## [DATA FOR REVIEW]
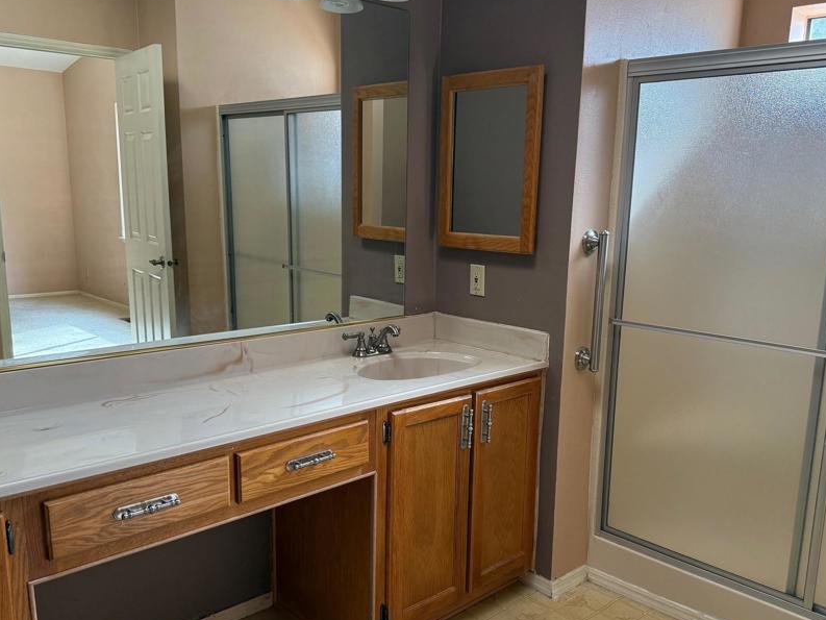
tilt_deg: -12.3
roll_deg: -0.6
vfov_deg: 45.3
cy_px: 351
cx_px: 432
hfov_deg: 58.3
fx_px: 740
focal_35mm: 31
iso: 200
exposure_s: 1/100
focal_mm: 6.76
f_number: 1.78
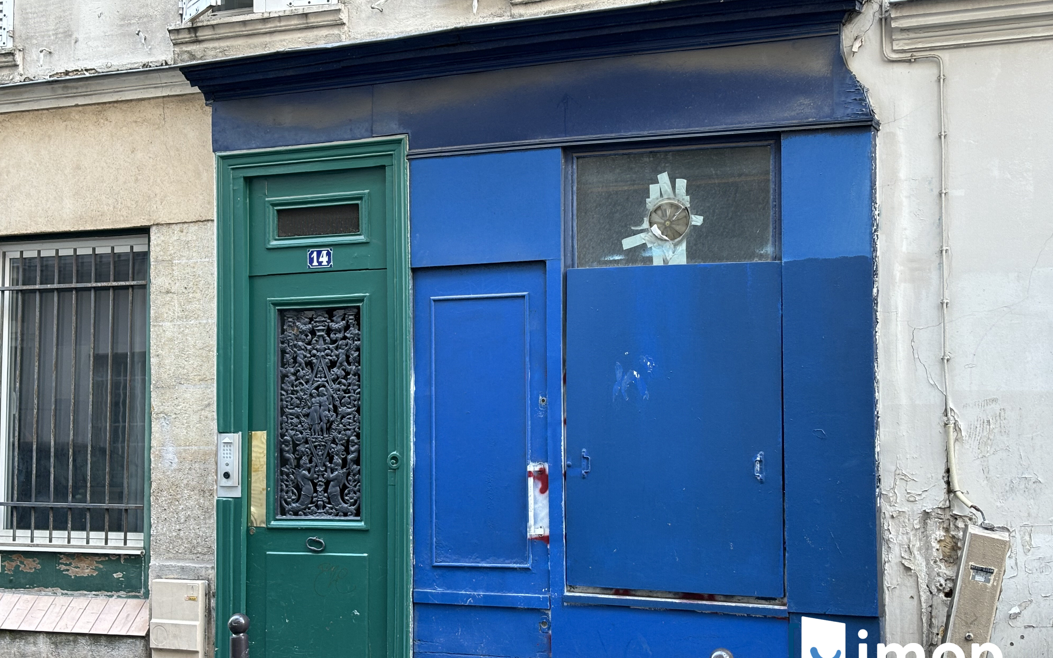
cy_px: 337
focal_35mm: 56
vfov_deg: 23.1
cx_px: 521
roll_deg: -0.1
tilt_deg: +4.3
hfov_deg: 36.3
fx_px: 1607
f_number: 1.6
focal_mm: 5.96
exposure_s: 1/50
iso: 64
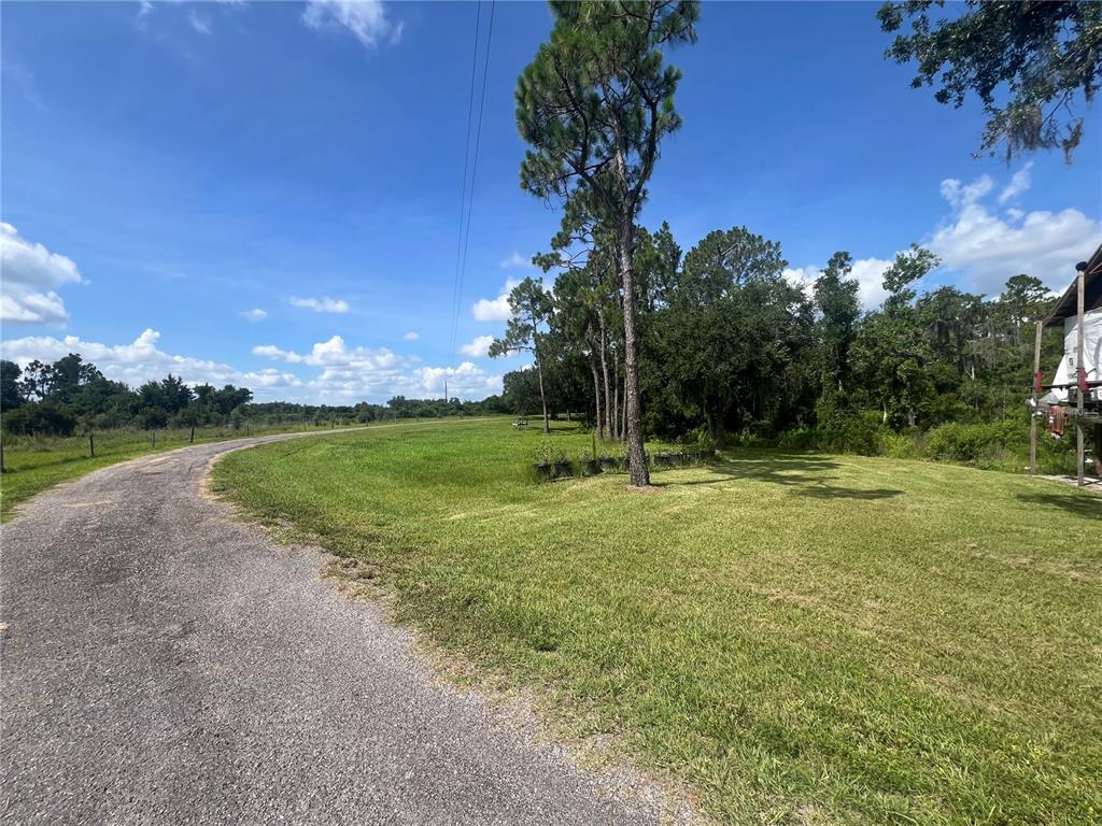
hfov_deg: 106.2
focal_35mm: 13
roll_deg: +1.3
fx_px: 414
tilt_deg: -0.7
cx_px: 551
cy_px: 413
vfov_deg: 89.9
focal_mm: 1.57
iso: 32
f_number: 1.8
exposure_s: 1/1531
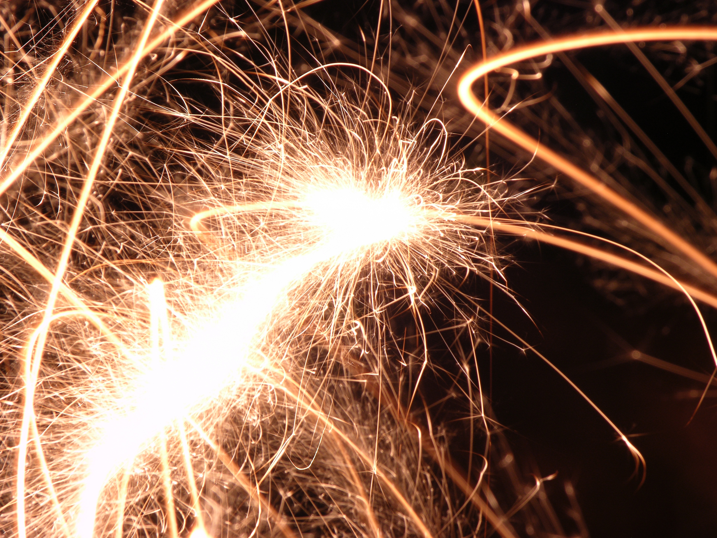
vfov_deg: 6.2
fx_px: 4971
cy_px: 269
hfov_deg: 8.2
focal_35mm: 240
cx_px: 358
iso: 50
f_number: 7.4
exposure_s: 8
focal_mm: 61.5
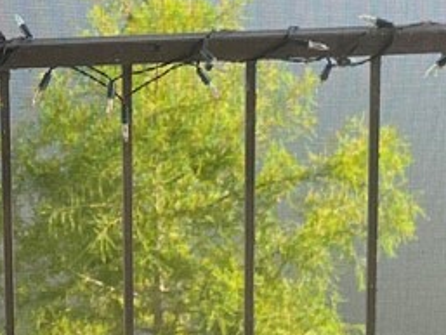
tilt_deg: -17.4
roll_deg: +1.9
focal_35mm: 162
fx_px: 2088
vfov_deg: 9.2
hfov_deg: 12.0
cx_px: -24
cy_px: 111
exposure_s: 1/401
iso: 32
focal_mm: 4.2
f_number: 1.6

## [WHAT THE EXERCISE ASKS]
In your transcription of the listing above, match each line exactly and include no pictures.

## [YOUR SOLUTION]
tilt_deg: -12.3
roll_deg: -0.6
vfov_deg: 45.3
cy_px: 351
cx_px: 432
hfov_deg: 58.3
fx_px: 740
focal_35mm: 31
iso: 200
exposure_s: 1/100
focal_mm: 6.76
f_number: 1.78
cy_px: 337
focal_35mm: 56
vfov_deg: 23.1
cx_px: 521
roll_deg: -0.1
tilt_deg: +4.3
hfov_deg: 36.3
fx_px: 1607
f_number: 1.6
focal_mm: 5.96
exposure_s: 1/50
iso: 64
hfov_deg: 106.2
focal_35mm: 13
roll_deg: +1.3
fx_px: 414
tilt_deg: -0.7
cx_px: 551
cy_px: 413
vfov_deg: 89.9
focal_mm: 1.57
iso: 32
f_number: 1.8
exposure_s: 1/1531
vfov_deg: 6.2
fx_px: 4971
cy_px: 269
hfov_deg: 8.2
focal_35mm: 240
cx_px: 358
iso: 50
f_number: 7.4
exposure_s: 8
focal_mm: 61.5
tilt_deg: -17.4
roll_deg: +1.9
focal_35mm: 162
fx_px: 2088
vfov_deg: 9.2
hfov_deg: 12.0
cx_px: -24
cy_px: 111
exposure_s: 1/401
iso: 32
focal_mm: 4.2
f_number: 1.6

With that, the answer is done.